O mais triste nas derrapadas de Unleashed, é que a nova Hedgehog Engine faz sim um bom trabalho. Um bom trabalho que infelizmente acabou meio obscurecido pelas mancadas dos desenvolvedores. Vale aqui voltar às fases ensolaradas: são belas imagens, muitas cores, um estilo arquitetônico absolutamente belo e envolvente  e um herói azul e sem pelos proeminentes atravessando tudo à velocidade da luz — do jeito que tem que ser.

E não é só isso. Vale aqui um elogia sincero para os sons do jogo. As música vão de baladas tranqüilas de violão ao jazz sem perder o compasso. Enquanto que uma sonolenta melodia embala as coisas nas cidades provincianas do jogo, um ritmo intenso vai embalar as coisas de dia, enquanto que um “bebop” dos mais boêmios vai evocar magistralmente o clima noturno.

O bom trabalho da Hedgehog Engine.

Por fim, resta a esperança de que as boas idéias desenvolvidas não sejam deixadas de lado, já que muito do que se encontra nas fases diurnas de Unleashed pode muito bem servir para criar um novo, revigorado e bem contextualizado jogo do ouriço. Por outro lado, espera-se também que a SEGA saiba aprender com os seus erros, eliminando sumariamente elementos que simplesmente não evocam em nada o nome Sonic.

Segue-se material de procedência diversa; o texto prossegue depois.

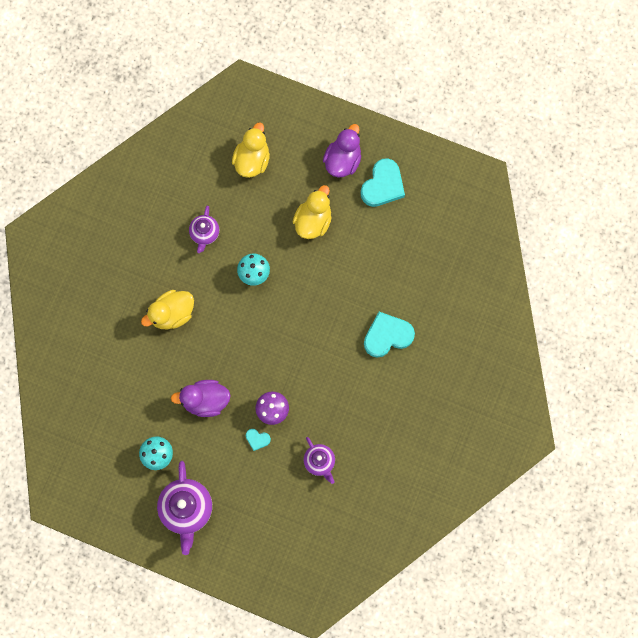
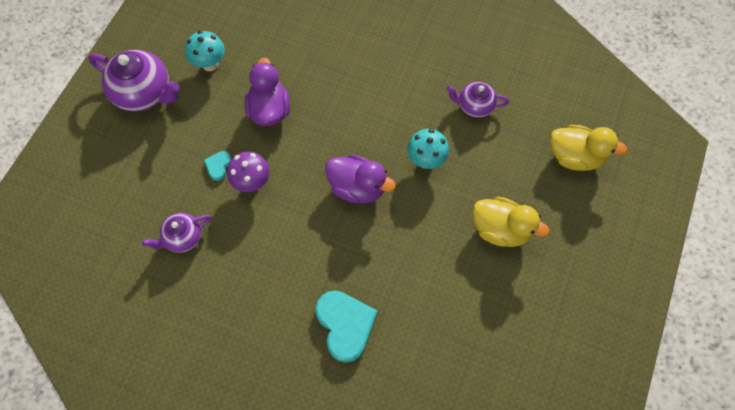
camera: 90 degrees right, 10 degrees down
(172, 314) = (374, 74): yellow duck -> none
(186, 509) = (144, 93): purple teapot -> purple teapot turned 150 degrees counterclockwise
(343, 160) = (589, 267): purple duck -> purple duck (357, 188)
(383, 185) = (560, 321): turquoise heart -> none

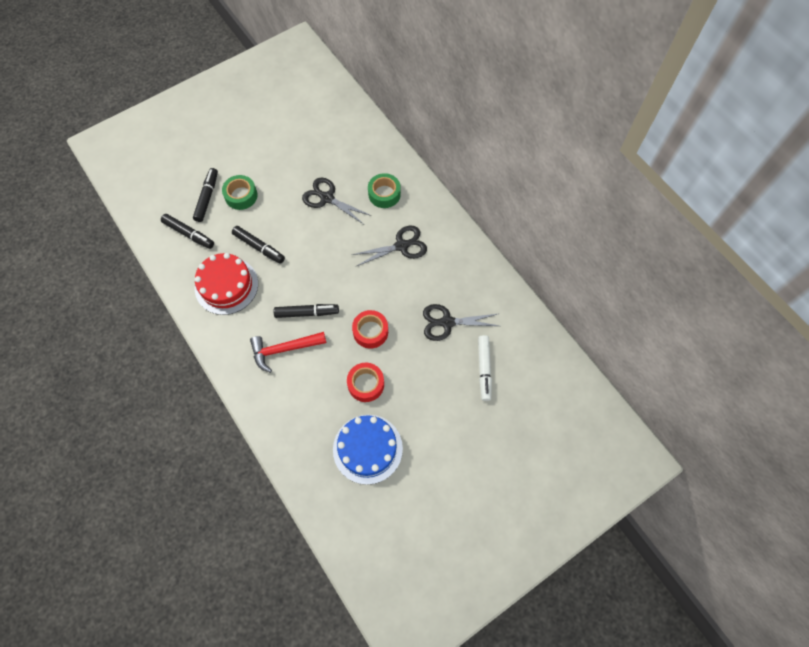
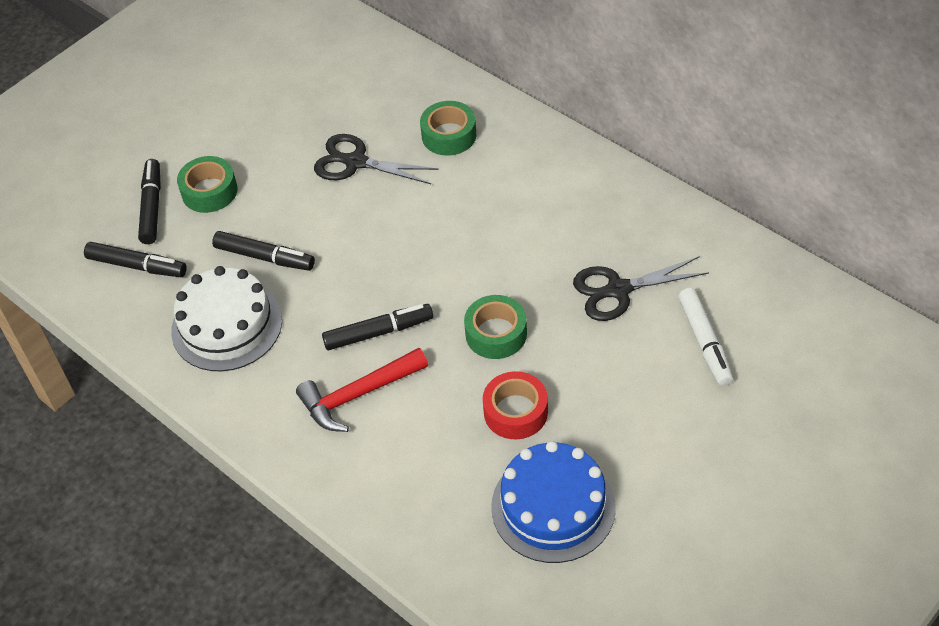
camera: 10 degrees left, 15 degrees down
(226, 285) = (227, 325): red cake -> white cake
(370, 331) = (496, 333): red tape -> green tape
(401, 246) = (503, 200): black scissors -> none

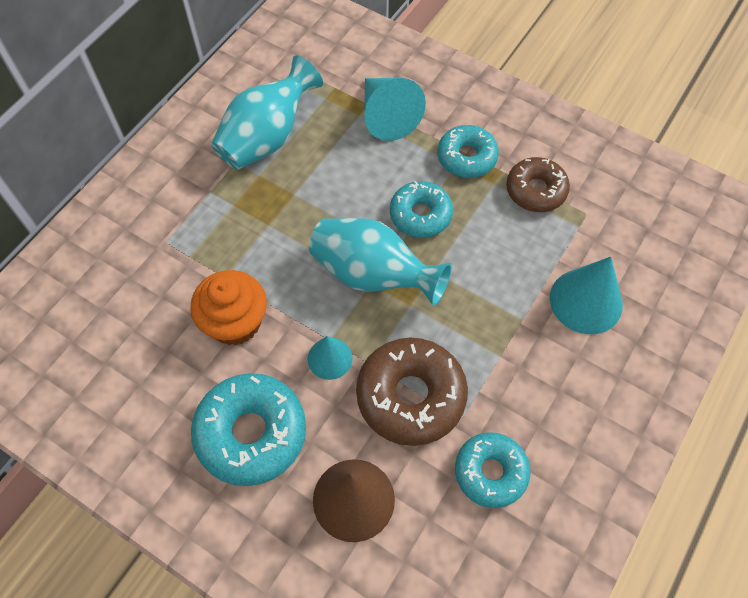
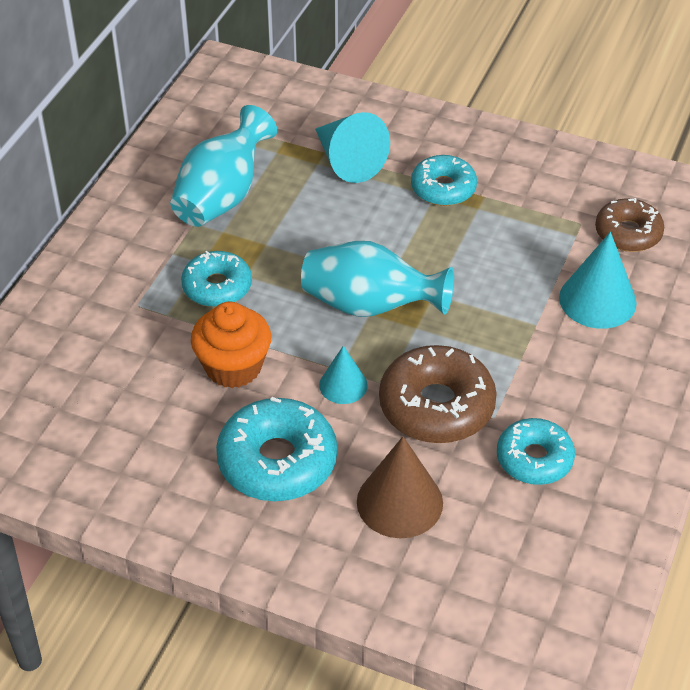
camera: 10 degrees left, 15 degrees down
(420, 215) = (407, 246): turquoise donut -> turquoise donut (217, 287)
(536, 190) = (523, 209): brown donut -> brown donut (628, 233)

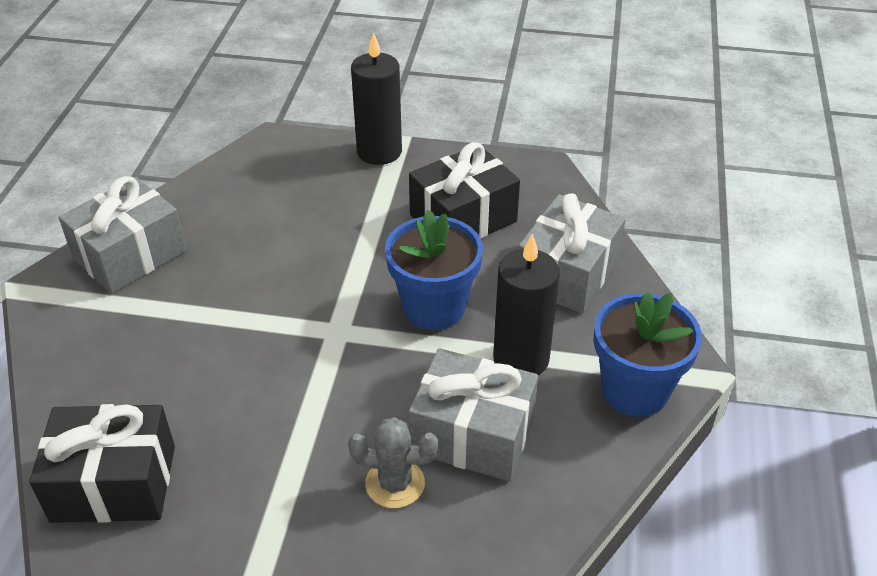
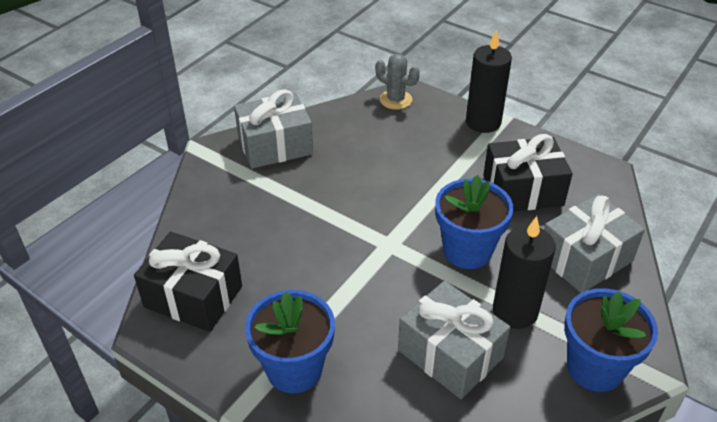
camera: 25 degrees right, 0 degrees up
(295, 523) = (294, 369): none -> blue flower pot
(395, 483) = (376, 368): grey cactus -> grey cactus (395, 100)

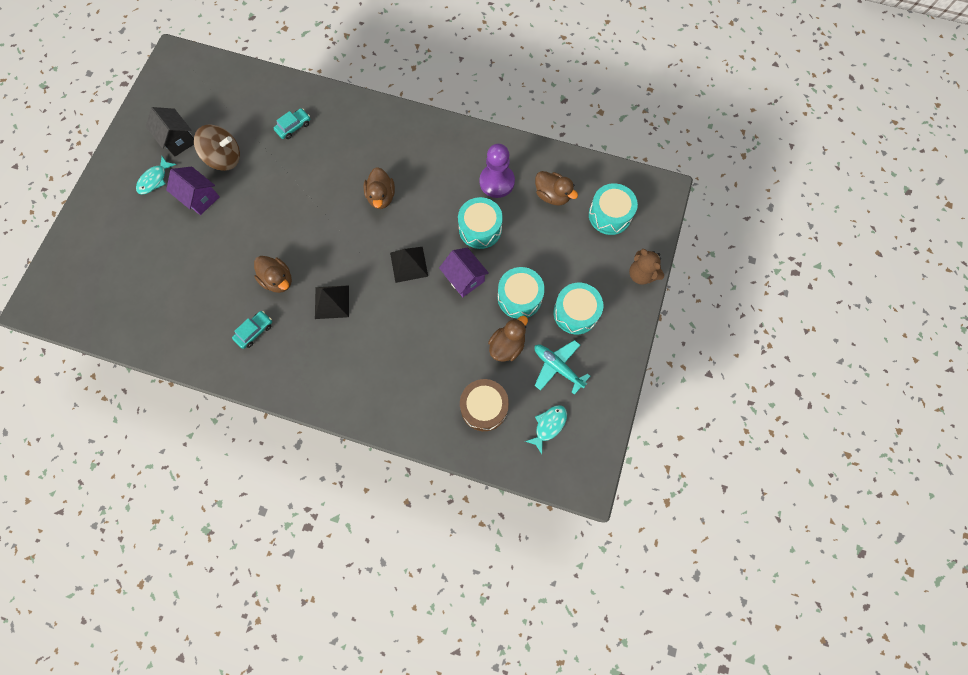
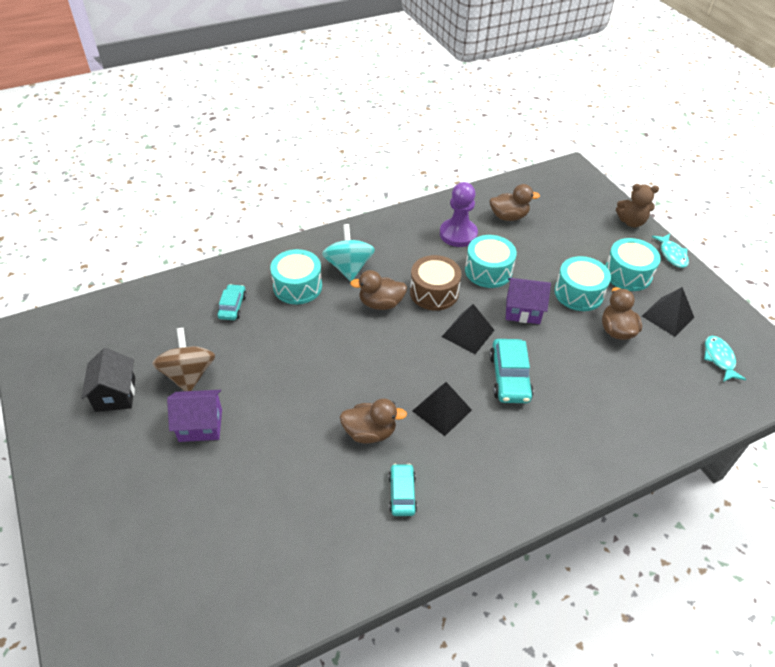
camera: 45 degrees left, 25 degrees down
(155, 180) = (126, 446): turquoise fish -> turquoise fish (672, 254)
(178, 140) = (115, 394): black house -> black house turned 75 degrees clockwise
(225, 158) = (189, 375): brown spinning top -> brown spinning top turned 60 degrees counterclockwise
(381, 197) = (381, 303): brown duck -> brown duck turned 135 degrees clockwise
(393, 152) = (349, 267): none -> turquoise spinning top
(396, 316) = (509, 377): none -> turquoise car
(484, 407) = (663, 385): brown drum -> brown drum (434, 292)
(557, 367) = (667, 316): turquoise plane -> black pyramid
(610, 215) = (562, 203): turquoise drum -> turquoise drum (297, 286)

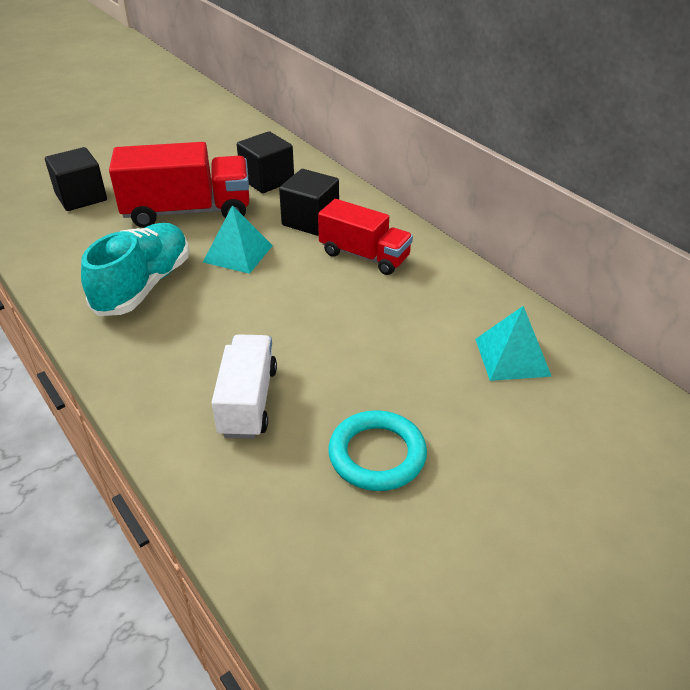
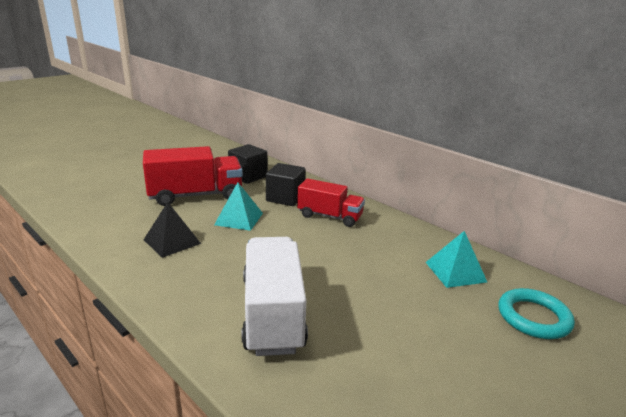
camera: 10 degrees left, 15 degrees down
(81, 197) = (113, 189): black cube -> none
(144, 285) = (172, 241): turquoise shoe -> black pyramid
(248, 401) = (272, 313): white truck -> white truck, size x1.53
(377, 455) = (384, 343): turquoise ring -> turquoise ring (533, 317)

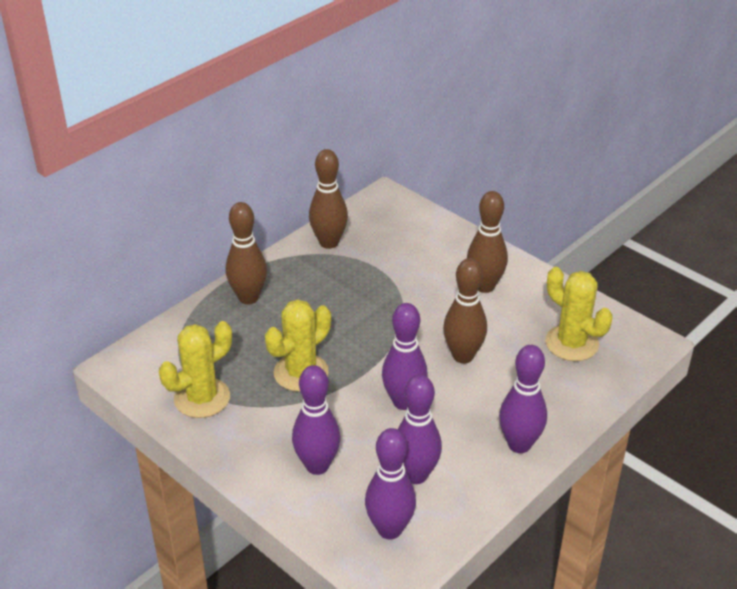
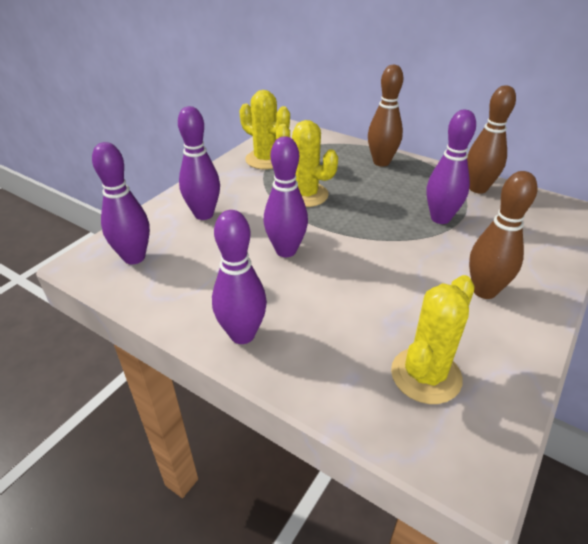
camera: 80 degrees right, 0 degrees up
(416, 475) = (196, 266): purple bowling pin -> purple bowling pin (440, 218)
(463, 356) = (363, 283): brown bowling pin -> none

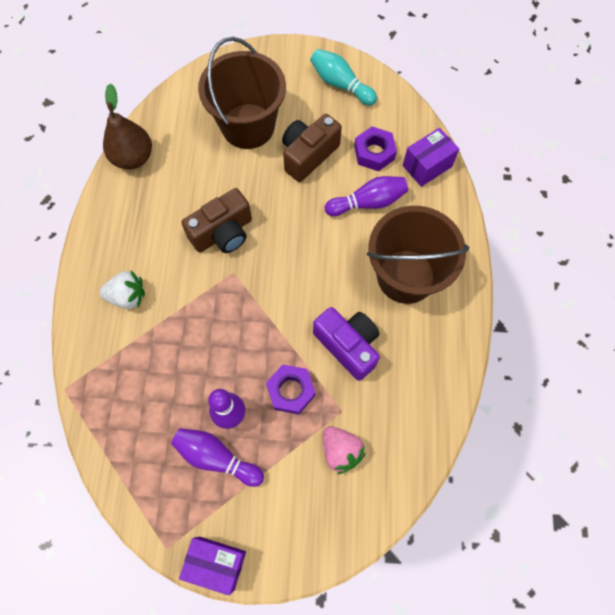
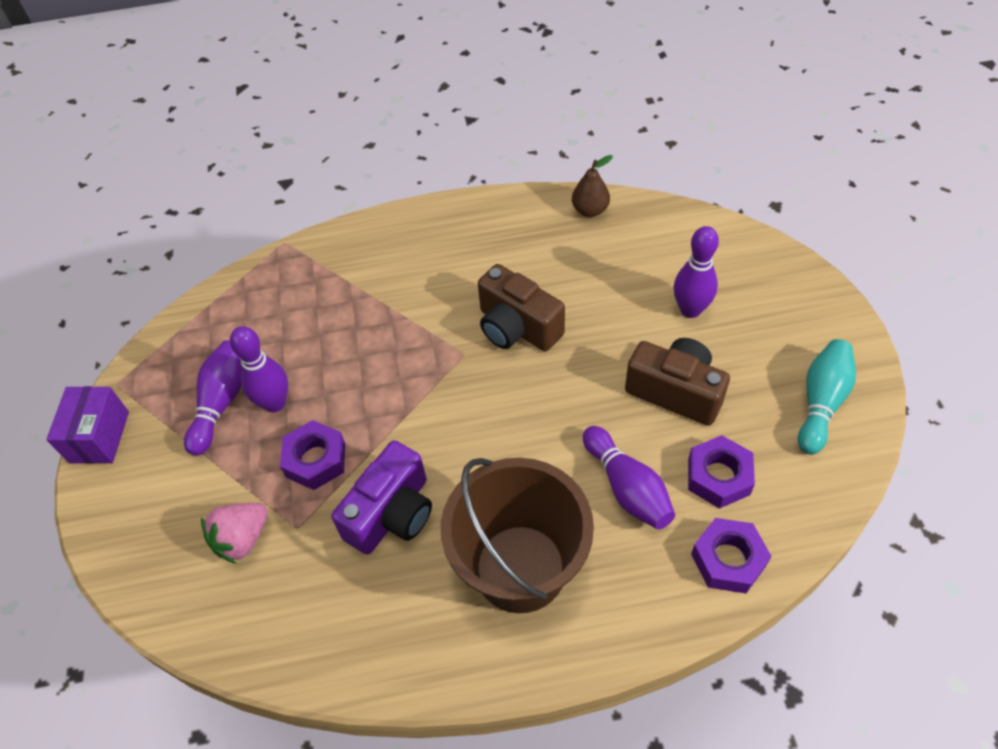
camera: 80 degrees right, 15 degrees down
(127, 296) = (405, 261): white strawberry -> none
(133, 157) = (590, 210): brown pear -> brown pear, size x0.63
(248, 126) = (690, 310): brown bucket -> purple bowling pin
(427, 166) = (728, 560): purple box -> purple nut

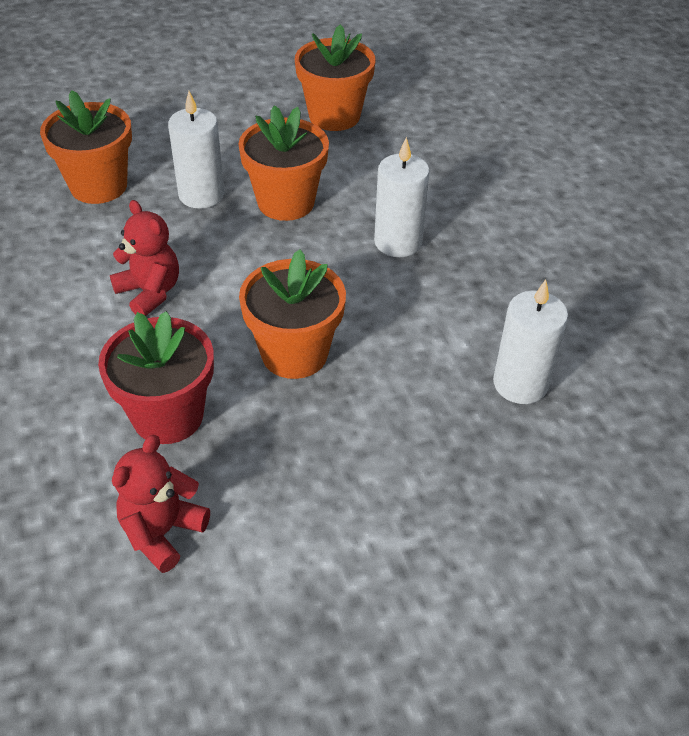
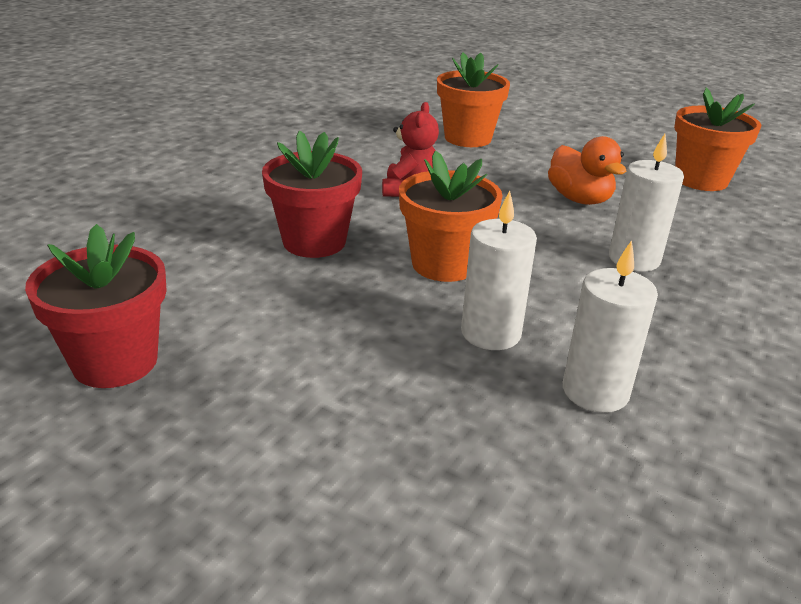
camera: 50 degrees right, 15 degrees down
(162, 532) = (211, 283): red teddy bear -> none
(201, 195) = (525, 169): white candle -> white candle (491, 333)
(224, 667) = (115, 362): none -> red flower pot
(286, 202) = (579, 199): orange flower pot -> orange duck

Quem sabe se o Sonic Team paresse e se perguntasse: o que realmente faz um bom jogo de Sonic? Quais foram os características que puderam manter uma legião tão fiel de fãs? Fãs que foram até mesmo capazes de ignorar verdadeiros fiascos da série? Juntamente com um boa resposta a essas questões certamente viria a autêntica e merecida reforma da série. Até lá, talvez a melhor idéia seja religar o velho Mega Drive.